(Data extracts Opens)

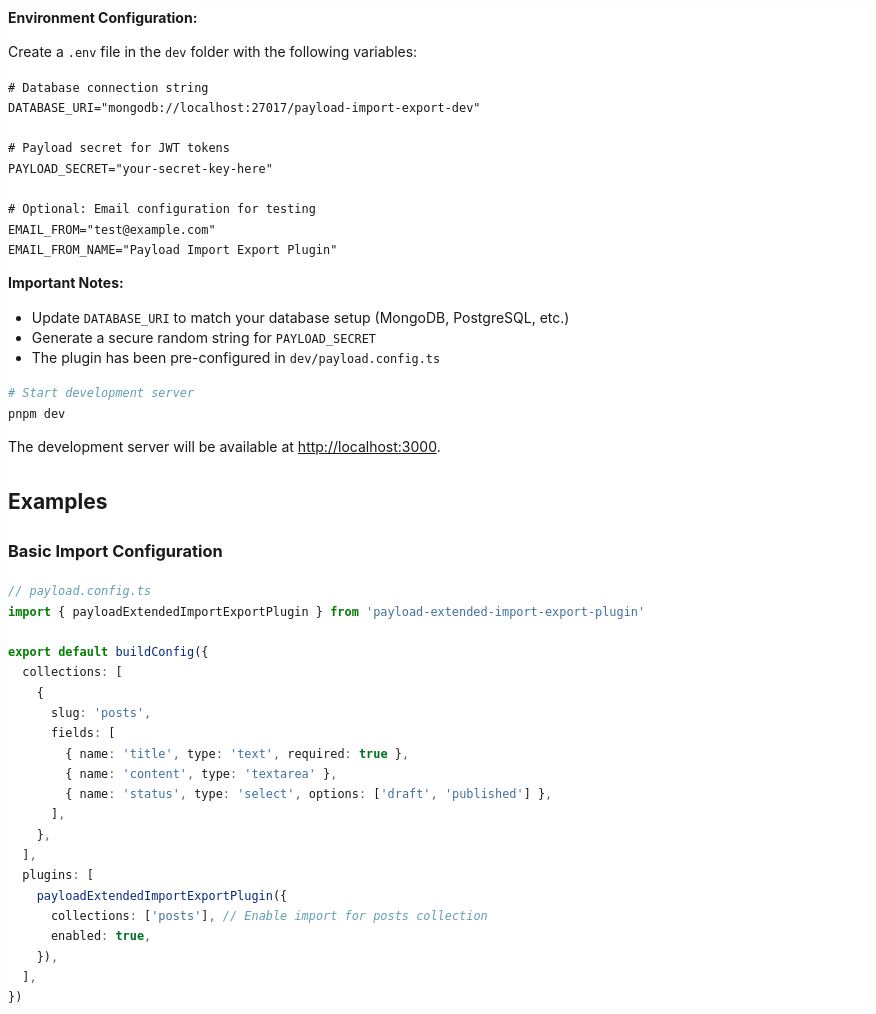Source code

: **Environment Configuration:**

Create a `.env` file in the `dev` folder with the following variables:

```env
# Database connection string
DATABASE_URI="mongodb://localhost:27017/payload-import-export-dev"

# Payload secret for JWT tokens
PAYLOAD_SECRET="your-secret-key-here"

# Optional: Email configuration for testing
EMAIL_FROM="test@example.com"
EMAIL_FROM_NAME="Payload Import Export Plugin"
```

**Important Notes:**
- Update `DATABASE_URI` to match your database setup (MongoDB, PostgreSQL, etc.)
- Generate a secure random string for `PAYLOAD_SECRET`
- The plugin has been pre-configured in `dev/payload.config.ts`

```bash
# Start development server
pnpm dev
```

The development server will be available at [http://localhost:3000](http://localhost:3000).

## Examples

### Basic Import Configuration

```ts
// payload.config.ts
import { payloadExtendedImportExportPlugin } from 'payload-extended-import-export-plugin'

export default buildConfig({
  collections: [
    {
      slug: 'posts',
      fields: [
        { name: 'title', type: 'text', required: true },
        { name: 'content', type: 'textarea' },
        { name: 'status', type: 'select', options: ['draft', 'published'] },
      ],
    },
  ],
  plugins: [
    payloadExtendedImportExportPlugin({
      collections: ['posts'], // Enable import for posts collection
      enabled: true,
    }),
  ],
})
```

(Data extracts Closes)

### Exercise objective
Repeat the records above exactly, from the first line through the line that contains "- Generate a", and leave out the pictures.

### Your solution
Source code

: **Environment Configuration:**

Create a `.env` file in the `dev` folder with the following variables:

```env
# Database connection string
DATABASE_URI="mongodb://localhost:27017/payload-import-export-dev"

# Payload secret for JWT tokens
PAYLOAD_SECRET="your-secret-key-here"

# Optional: Email configuration for testing
EMAIL_FROM="test@example.com"
EMAIL_FROM_NAME="Payload Import Export Plugin"
```

**Important Notes:**
- Update `DATABASE_URI` to match your database setup (MongoDB, PostgreSQL, etc.)
- Generate a secure random string for `PAYLOAD_SECRET`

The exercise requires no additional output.